Texte extrait:
══════

Après cette digression, revenons à la situation de cette section de ligne très chargée. Une cinquantaine de trains circulaient tous les jours et les prévisions de trafic faisaient état d’une augmentation sensible dans le milieu des années 80 avec des perspectives proches de 70. Le débit permis par les installations anciennes ne permettrait plus d’y faire face. La modernisation des installations a donc été décidée avec un financement Etat/Région/SNCF.
2) Les aménagements apportés
D’importants travaux ont été nécessaires :
- installation du block automatique en voie banalisée entre les gares télécommandées. Onze cantons créés au lieu des 5 précédents (2 entre chaque gare sauf entre Gragnague et Montrabé où il y en avait 3),
- transformation de Roquesérière en gare d’où la possibilité nouvelle de croisement,
- ajout d’une capacité de croisement au poste T,
- mise à niveau des gares au standard 2142 (2 = 1 panneau par voie, 1= protection par carré, 4 = aiguilles manœuvrées par moteur, 2 = commande des appareils par itinéraires),
- ajout d’une seconde voie de croisement à Gragnague.
Un poste PRCI est installé au PC de Toulouse, à la table de régulation Toulouse Capdenac. Les éléments informatiques sont au PC, les châssis NS1 et les platines type PRG sont installés dans les gares. La télécommande se faisant via le SNTI (Système normalisé de transmission informatisé).
Les gares sont équipées pour une reprise en local. Une TCC (table de commande et de contrôle) avec les boutons de commande, les dispositifs de contrôle et les commutateurs est installée dans chaque gare.
3) Le PRCI
Le poste commande 46 itinéraires et 5 autorisations. Comme pour la programmation d’itinéraires, l’action sur la fermeture et l’ouverture des carrés et sur la substitution au sémaphore se fait par un dialogue informatique à l’aide d’un clavier.

══════

Consigne a: Recopiez à l'identique toutes les lignes des enregistrements, du premier au dernier, sans reprendre les images.

══════

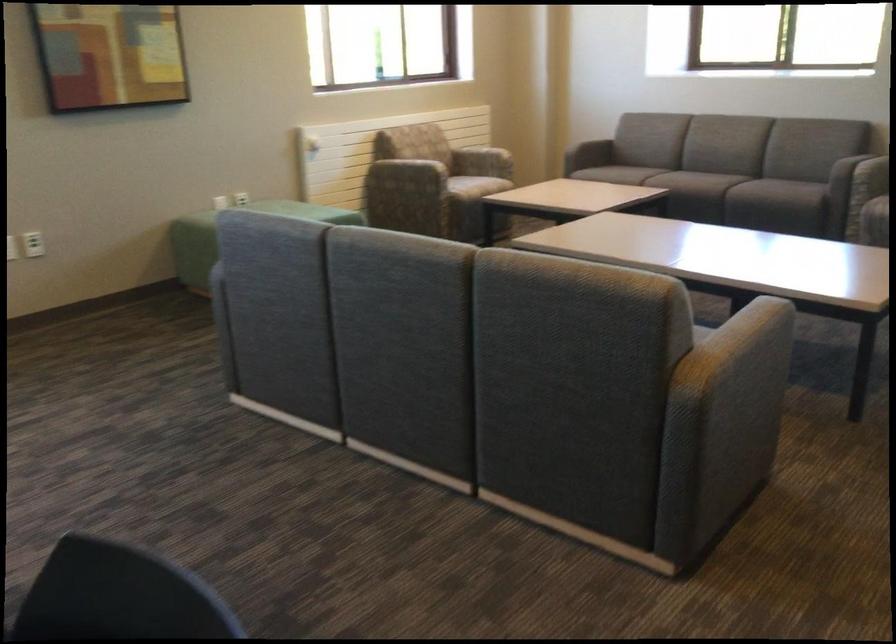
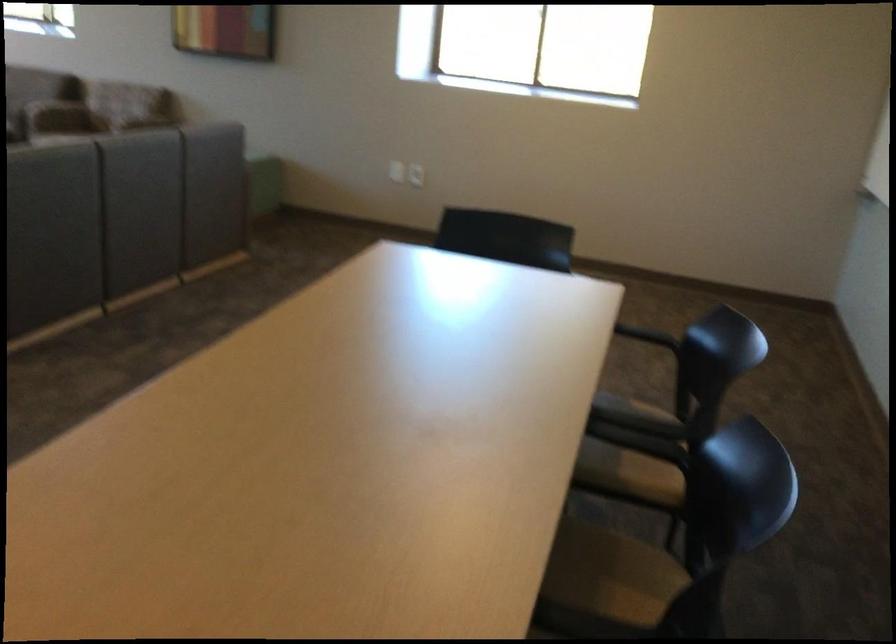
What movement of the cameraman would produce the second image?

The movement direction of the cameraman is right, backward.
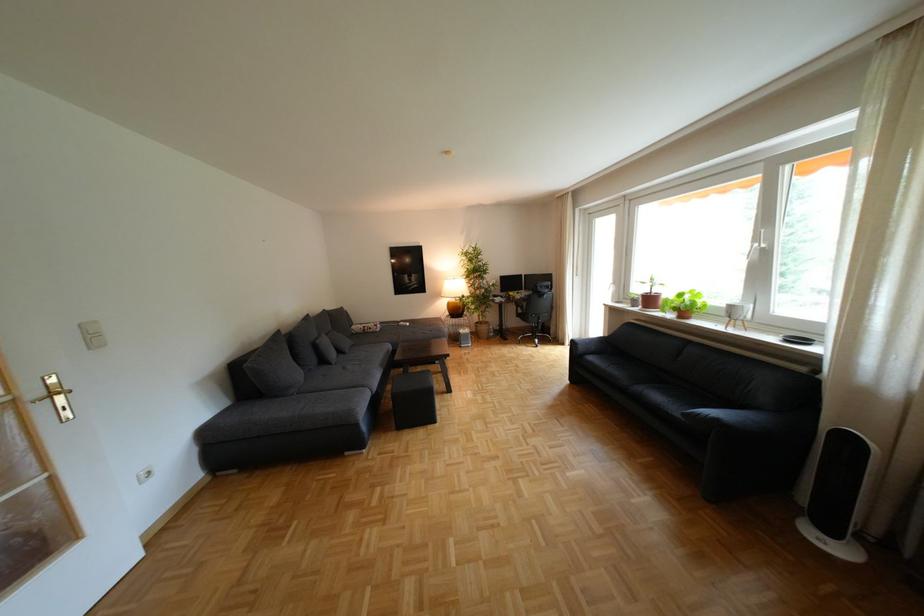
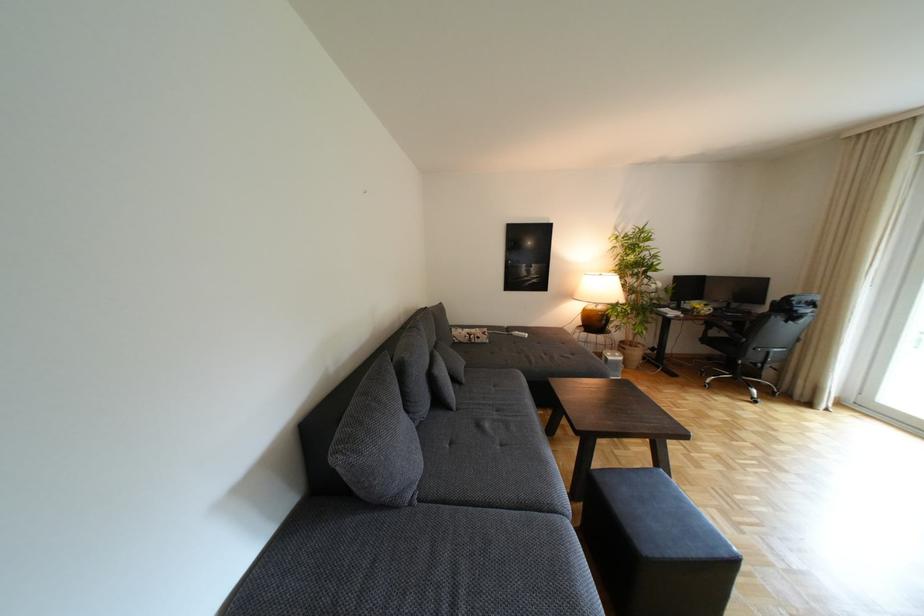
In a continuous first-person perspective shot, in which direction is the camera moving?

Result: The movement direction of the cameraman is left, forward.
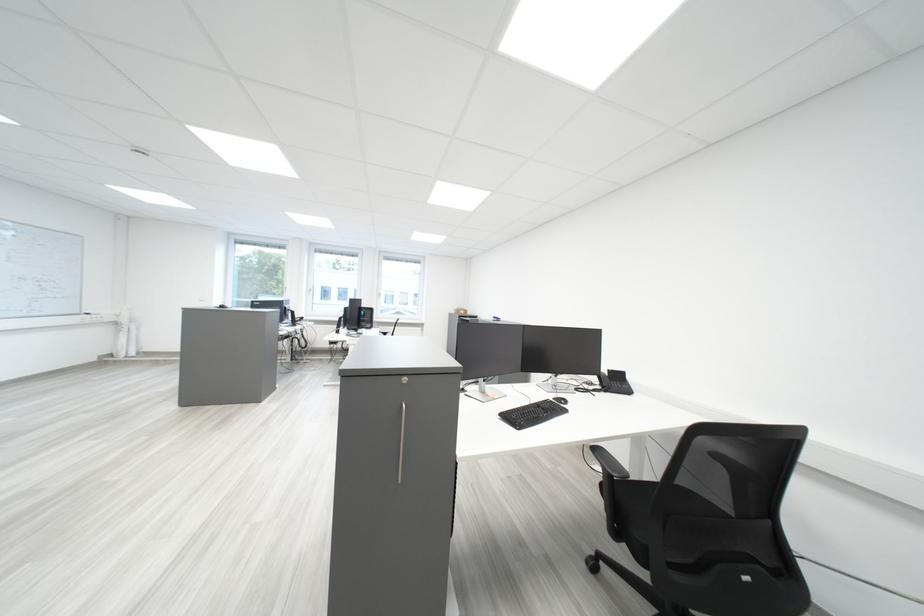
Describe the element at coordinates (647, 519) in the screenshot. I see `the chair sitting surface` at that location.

══════

Consigne b:
D'après le texte sur la modernisation de la ligne, répondez à ces questions :
(i) Combien de trains circulaient chaque jour sur cette section ?
(ii) Combien de cantons ont été créés avec le block automatique ?
(iii) Combien d'itinéraires le poste PRCI commande-t-il ?

Réponse a:
What movement of the cameraman would produce the second image?

The movement direction of the cameraman is right, backward.
In a continuous first-person perspective shot, in which direction is the camera moving?

Result: The movement direction of the cameraman is left, forward.
Describe the element at coordinates (647, 519) in the screenshot. I see `the chair sitting surface` at that location.

Réponse b:
(i) Une cinquantaine.
(ii) Onze.
(iii) 46.